Technology Revolution at the EPA Works to Clean Our Water

Since the formation of the Environmental Protection Agency in the 1970s, the agency has been flooded with paper reports that detail self-proclaimed emissions, pollution, and toxic releases from companies across the United States. The excessive amount of paper has made it more than difficult to detect or monitor fraudulent reports – perhaps an irony for an agency that is supposed to protect our environment and “save our trees”.

Thankfully, the EPA is entering the digital age in an impactful and important way. In 2013, an Electronic Reporting Rule was proposed to modernize Discharge Monitoring Reports (DMR) under the Clean Water Act. The new rule will transform the entire process by requiring permitted facilities to report their discharge online while allowing the EPA to sort the data more efficiently and effectively.

Thursday night, Esri and GovLoop hosted a meetup that focused on fraud, waste and abuse. One of the speakers, John Veresh, an Information Management Specialist with the EPA, demonstrated the benefits of online reporting. Veresh has been working for over 20 years at the EPA to modernize the monitoring of water waste with geospatial technology. One of his biggest accomplishments has been the initiation of a new modernized Enforcement and Compliance History Online (ECHO) website in 2013. The pollution tracking system is made available to the public to increase community and state engagement in the compliance process.

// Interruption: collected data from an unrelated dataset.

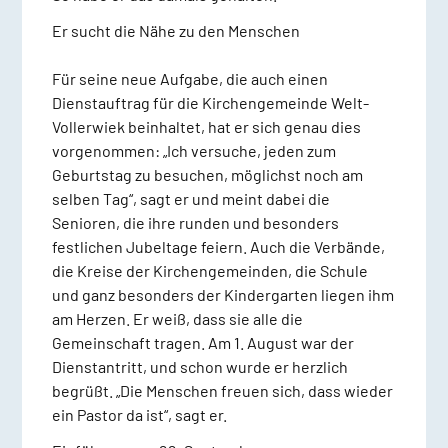
Er sucht die Nähe zu den Menschen
Für seine neue Aufgabe, die auch einen
Dienstauftrag für die Kirchengemeinde Welt-
Vollerwiek beinhaltet, hat er sich genau dies
vorgenommen: „Ich versuche, jeden zum
Geburtstag zu besuchen, möglichst noch am
selben Tag“, sagt er und meint dabei die
Senioren, die ihre runden und besonders
festlichen Jubeltage feiern. Auch die Verbände,
die Kreise der Kirchengemeinden, die Schule
und ganz besonders der Kindergarten liegen ihm
am Herzen. Er weiß, dass sie alle die
Gemeinschaft tragen. Am 1. August war der
Dienstantritt, und schon wurde er herzlich
begrüßt. „Die Menschen freuen sich, dass wieder
ein Pastor da ist“, sagt er.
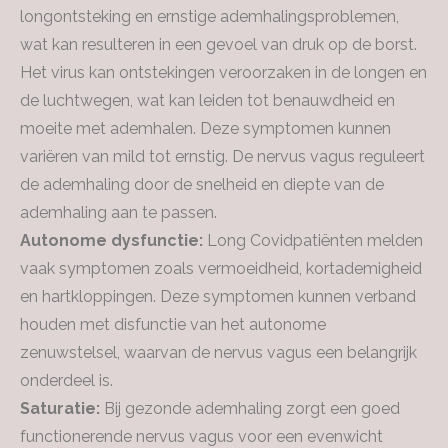
longontsteking en ernstige ademhalingsproblemen,
wat kan resulteren in een gevoel van druk op de borst.
Het virus kan ontstekingen veroorzaken in de longen en
de luchtwegen, wat kan leiden tot benauwdheid en
moeite met ademhalen. Deze symptomen kunnen
variëren van mild tot ernstig. De nervus vagus reguleert
de ademhaling door de snelheid en diepte van de
ademhaling aan te passen.
Autonome dysfunctie:
Long Covidpatiënten melden
vaak symptomen zoals vermoeidheid, kortademigheid
en hartkloppingen. Deze symptomen kunnen verband
houden met disfunctie van het autonome
zenuwstelsel, waarvan de nervus vagus een belangrijk
onderdeel is.
Saturatie:
Bij gezonde ademhaling zorgt een goed
functionerende nervus vagus voor een evenwicht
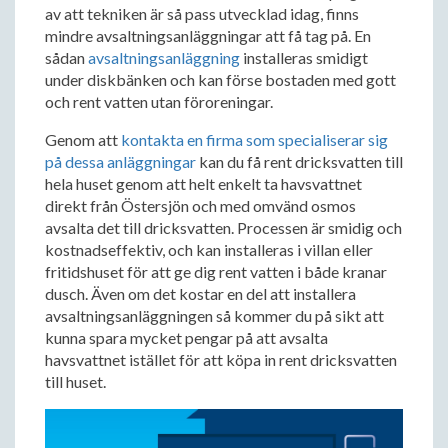
av att tekniken är så pass utvecklad idag, finns
mindre avsaltningsanläggningar att få tag på. En
sådan
avsaltningsanläggning
installeras smidigt
under diskbänken och kan förse bostaden med gott
och rent vatten utan föroreningar.
Genom att
kontakta en firma som specialiserar sig
på dessa anläggningar
kan du få rent dricksvatten till
hela huset genom att helt enkelt ta havsvattnet
direkt från Östersjön och med omvänd osmos
avsalta det till dricksvatten. Processen är smidig och
kostnadseffektiv, och kan installeras i villan eller
fritidshuset för att ge dig rent vatten i både kranar
dusch. Även om det kostar en del att installera
avsaltningsanläggningen så kommer du på sikt att
kunna spara mycket pengar på att avsalta
havsvattnet istället för att köpa in rent dricksvatten
till huset.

Before the finalization of the proposed rule, Veresh and his team had to sift through 25,000-30,000 paper documents. After the enactment of the rule, they will receive over 100,000 DMRs from minor and major facilities. ECHO is used to analyze and find patterns in the new large amounts of data. However, with the technology revolution occurring throughout the agency, it is necessary to utilize available systems to better reduce water pollution and detect discrepancies within reporting.

The Integration Targeting and Access Branch and Veresh are currently working with Esri and ArcGIS to build more map components within the data analysis. Prior to electronic reporting and the use of ECHO, fraudulent reports would be investigated based on tips from the community or media. Additionally, the massive amounts of paper created overwhelming situations that generated a limited amount of pattern analysis.

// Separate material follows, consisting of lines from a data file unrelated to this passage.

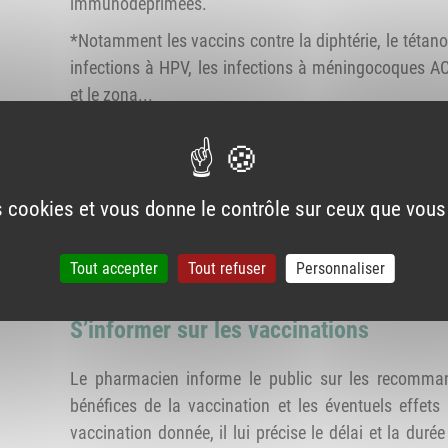
immunodéprimées.
*Notamment les vaccins contre la diphtérie, le tétanos
infections à HPV, les infections à méningocoques A
et le zona...
Les pharmaciens formés exerçant dans une pharmac
laboratoire de biologie médicale sont également aut
les vaccins mentionnés dans le calendrier vaccina
es cookies et vous donne le contrôle sur ceux que vous
plus (dès 5 ans pour la Covid-19). En pratique, l
dans une PUI peuvent vacciner les patients hospital
Tout accepter
Tout refuser
Personnaliser
S’informer sur les vaccinations
Le pharmacien informe le public sur les recomman
bénéfices de la vaccination et les éventuels effets
vaccination donnée, il lui précise le délai et la duré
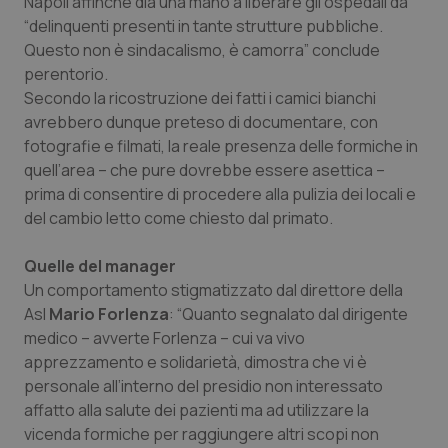
Napoli affinché dia una mano a liberare gli ospedali da
Salute orale & impianti
“delinquenti presenti in tante strutture pubbliche.
Questo non è sindacalismo, è camorra” conclude
perentorio.
Sangue & coagulazione
Secondo la ricostruzione dei fatti i camici bianchi
avrebbero dunque preteso di documentare, con
Tiroide
fotografie e filmati, la reale presenza delle formiche in
quell’area – che pure dovrebbe essere asettica –
Tumore al seno
prima di consentire di procedere alla pulizia dei locali e
del cambio letto come chiesto dal primato.
Tumore ovarico
Quelle del manager
Tumori del Polmone & Testa Collo
Un comportamento stigmatizzato dal direttore della
Asl
Mario Forlenza
: “Quanto segnalato dal dirigente
Tumori gastrointestinali
medico – avverte Forlenza – cui va vivo
apprezzamento e solidarietà, dimostra che vi è
personale all’interno del presidio non interessato
Ulcera & Reflusso
affatto alla salute dei pazienti ma ad utilizzare la
vicenda formiche per raggiungere altri scopi non
Vaccini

Veresh demonstrated how ECHO displays past violations with the facility’s prior and current toxic releases. The EPA uses this information to create graphs that further indicate patterns. For example, a dramatic decrease in reported releases from a particular facility could be a case of fraud. Without this technology, these patterns may have remained unnoticed

Geospatial analysis will be used more extensively in the future to crosscheck releases and surrounding water impairments such as pollution or excessive fish consumption. Data can be extracted from the water pollution, which allows for the agency to identify where the impairments are coming from.

Veresh also described the value of an effluent-loading tool. This service calculates how many pounds of toxins are released per year. These numbers can be compared to the facility’s reports then indicate the largest sources of pollution.

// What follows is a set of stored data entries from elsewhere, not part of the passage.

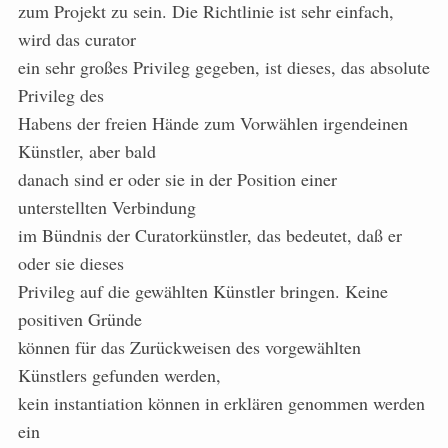
zum Projekt zu sein. Die Richtlinie ist sehr einfach,
wird das curator
ein sehr großes Privileg gegeben, ist dieses, das absolute
Privileg des
Habens der freien Hände zum Vorwählen irgendeinen
Künstler, aber bald
danach sind er oder sie in der Position einer
unterstellten Verbindung
im Bündnis der Curatorkünstler, das bedeutet, daß er
oder sie dieses
Privileg auf die gewählten Künstler bringen. Keine
positiven Gründe
können für das Zurückweisen des vorgewählten
Künstlers gefunden werden,
kein instantiation können in erklären genommen werden
ein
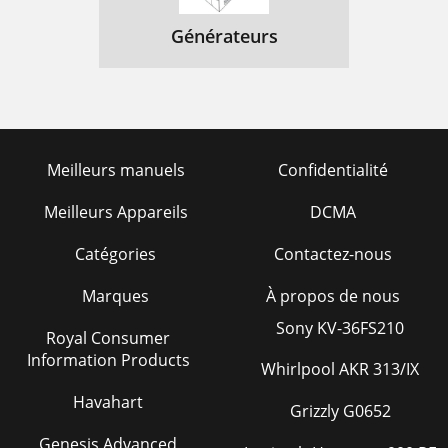
Générateurs
Meilleurs manuels
Confidentialité
Meilleurs Appareils
DCMA
Catégories
Contactez-nous
Marques
À propos de nous
Sony KV-36FS210
Royal Consumer
Information Products
Whirlpool AKR 313/IX
Havahart
Grizzly G0652
Genesis Advanced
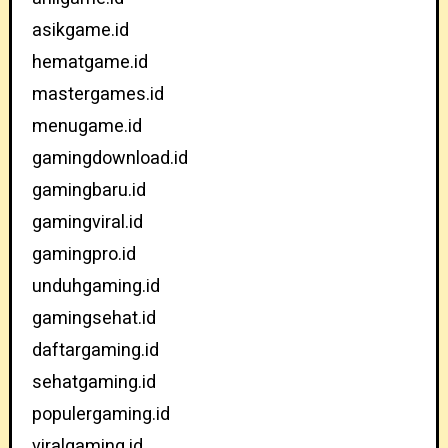
asikgame.id
hematgame.id
mastergames.id
menugame.id
gamingdownload.id
gamingbaru.id
gamingviral.id
gamingpro.id
unduhgaming.id
gamingsehat.id
daftargaming.id
sehatgaming.id
populergaming.id
viralgaming.id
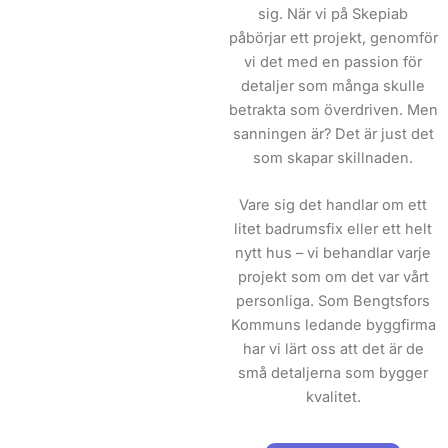
sig. När vi på Skepiab
påbörjar ett projekt, genomför
vi det med en passion för
detaljer som många skulle
betrakta som överdriven. Men
sanningen är? Det är just det
som skapar skillnaden.
Vare sig det handlar om ett
litet badrumsfix eller ett helt
nytt hus – vi behandlar varje
projekt som om det var vårt
personliga. Som Bengtsfors
Kommuns ledande byggfirma
har vi lärt oss att det är de
små detaljerna som bygger
kvalitet.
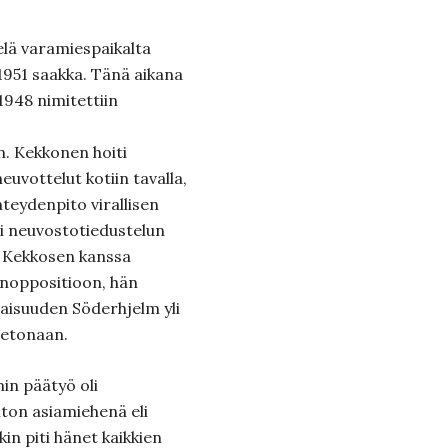
elä varamiespaikalta
1951 saakka. Tänä aikana
1948 nimitettiin
. Kekkonen hoiti
euvottelut kotiin tavalla,
hteydenpito virallisen
hi neuvostotiedustelun
li Kekkosen kanssa
anoppositioon, hän
laisuuden Söderhjelm yli
ietonaan.
in päätyö oli
iton asiamiehenä eli
in piti hänet kaikkien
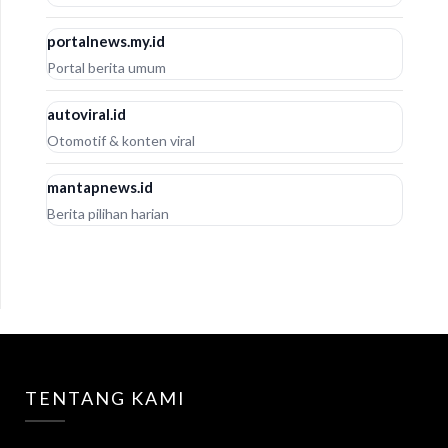
portalnews.my.id
Portal berita umum
autoviral.id
Otomotif & konten viral
mantapnews.id
Berita pilihan harian
TENTANG KAMI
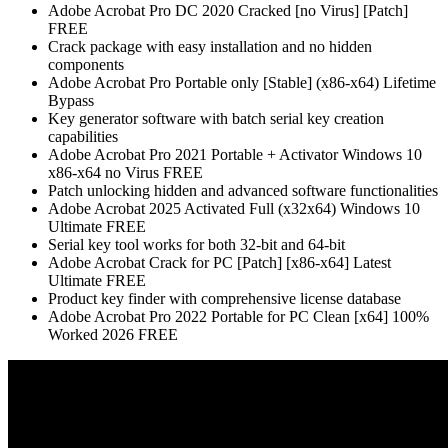
Adobe Acrobat Pro DC 2020 Cracked [no Virus] [Patch]
FREE
Crack package with easy installation and no hidden
components
Adobe Acrobat Pro Portable only [Stable] (x86-x64) Lifetime
Bypass
Key generator software with batch serial key creation
capabilities
Adobe Acrobat Pro 2021 Portable + Activator Windows 10
x86-x64 no Virus FREE
Patch unlocking hidden and advanced software functionalities
Adobe Acrobat 2025 Activated Full (x32x64) Windows 10
Ultimate FREE
Serial key tool works for both 32-bit and 64-bit
Adobe Acrobat Crack for PC [Patch] [x86-x64] Latest
Ultimate FREE
Product key finder with comprehensive license database
Adobe Acrobat Pro 2022 Portable for PC Clean [x64] 100%
Worked 2026 FREE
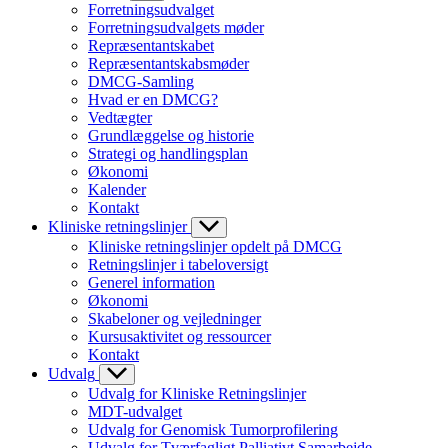
Forretningsudvalget
Forretningsudvalgets møder
Repræsentantskabet
Repræsentantskabsmøder
DMCG-Samling
Hvad er en DMCG?
Vedtægter
Grundlæggelse og historie
Strategi og handlingsplan
Økonomi
Kalender
Kontakt
Kliniske retningslinjer
Kliniske retningslinjer opdelt på DMCG
Retningslinjer i tabeloversigt
Generel information
Økonomi
Skabeloner og vejledninger
Kursusaktivitet og ressourcer
Kontakt
Udvalg
Udvalg for Kliniske Retningslinjer
MDT-udvalget
Udvalg for Genomisk Tumorprofilering
Udvalg for Tværfagligt Palliativt Samarbejde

GIS maps identify facilities and their proximity to water sources. Veresh showed how different colors are used to categorize the causes of impairments as well as the actions taken in the surrounding areas to reduce these impairments. Actions can be anything from fish consumption advisories to beach closures. GIS is important to analyze what impacts the actions have made on the impairments and if facility releases are negatively affecting environment programs in the area.

It is clear that technology is forcing government agencies to modernize their practices while creating better public service. GIS technology is especially transforming into a universal tool that sparks innovation while aiding policy maker’s in their decision-making. These revelations achieved over the past couple years “wouldn’t be possible without geospatial analysis”, said Veresh.